--- BEGIN SOURCE PASSAGE ---

Measuring developer productivity has long been a holy grail of business. And like the Holy Grail, it was elusive. But based on our work with companies from different industries, we think we may have found a way to do this that could work.
In 2020, McKinsey surveyed 440 large companies about their “developer velocity” – meaning the practices that best leverage the full potential of development talent. The results were striking. Companies in the top quarter achieved four to five times faster sales growth than those in the bottom quarter. The top performers also saw 60% higher shareholder returns and 20% higher operating margins. Their customers were more satisfied and their business colleagues had a better employee experience.
And this doesn’t just apply to technology companies. For example, in retail, software is the fastest growing job category; about half of the world’s software engineers work outside the tech industry. There are currently approximately 27 million developers working, of which 4.4 million are in the United States. The U.S. Bureau of Labor Statistics has predicted that the number of software developers will grow by 25% between 2021 and 2031. Given the rise of generative artificial intelligence, this could well be a huge underestimate.

--- END SOURCE PASSAGE ---
--- BEGIN DATASET ENTRIES ---

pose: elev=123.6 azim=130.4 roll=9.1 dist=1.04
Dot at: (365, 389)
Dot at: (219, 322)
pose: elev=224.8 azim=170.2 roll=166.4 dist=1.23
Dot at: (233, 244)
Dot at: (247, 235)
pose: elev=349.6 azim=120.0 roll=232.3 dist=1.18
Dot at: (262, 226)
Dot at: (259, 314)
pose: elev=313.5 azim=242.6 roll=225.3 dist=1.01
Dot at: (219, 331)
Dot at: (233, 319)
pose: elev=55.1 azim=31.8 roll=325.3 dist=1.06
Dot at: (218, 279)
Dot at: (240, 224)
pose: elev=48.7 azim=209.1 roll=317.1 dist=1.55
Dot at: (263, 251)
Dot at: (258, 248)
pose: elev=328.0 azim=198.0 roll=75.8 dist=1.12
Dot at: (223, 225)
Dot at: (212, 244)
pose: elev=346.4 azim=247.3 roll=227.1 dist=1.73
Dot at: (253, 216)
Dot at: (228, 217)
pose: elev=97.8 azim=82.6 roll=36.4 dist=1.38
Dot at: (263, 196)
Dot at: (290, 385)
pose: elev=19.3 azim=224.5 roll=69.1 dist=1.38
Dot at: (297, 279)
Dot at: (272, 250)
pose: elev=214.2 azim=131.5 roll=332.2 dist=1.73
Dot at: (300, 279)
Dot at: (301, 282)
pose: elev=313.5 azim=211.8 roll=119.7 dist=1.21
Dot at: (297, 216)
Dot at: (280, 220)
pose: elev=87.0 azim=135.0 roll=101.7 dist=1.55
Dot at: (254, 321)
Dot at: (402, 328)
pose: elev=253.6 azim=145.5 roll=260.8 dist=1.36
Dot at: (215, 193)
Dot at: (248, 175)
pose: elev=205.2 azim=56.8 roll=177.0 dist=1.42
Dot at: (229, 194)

--- END DATASET ENTRIES ---

• **REQUIRED ACTIONS**:
a: In the passage on developer productivity, rewrite the part from "Measuring developer productivity" to "better employee experience.", substituting "investor returns" for "shareholder returns".
b: Copy the listing word for word, from the line with "pose: elev=205.2 azim=56.8" through its final line.

• **THE ANSWERS**:
a:
Measuring developer productivity has long been a holy grail of business. And like the Holy Grail, it was elusive. But based on our work with companies from different industries, we think we may have found a way to do this that could work.
In 2020, McKinsey surveyed 440 large companies about their “developer velocity” – meaning the practices that best leverage the full potential of development talent. The results were striking. Companies in the top quarter achieved four to five times faster sales growth than those in the bottom quarter. The top performers also saw 60% higher investor returns and 20% higher operating margins. Their customers were more satisfied and their business colleagues had a better employee experience.

b:
pose: elev=205.2 azim=56.8 roll=177.0 dist=1.42
Dot at: (229, 194)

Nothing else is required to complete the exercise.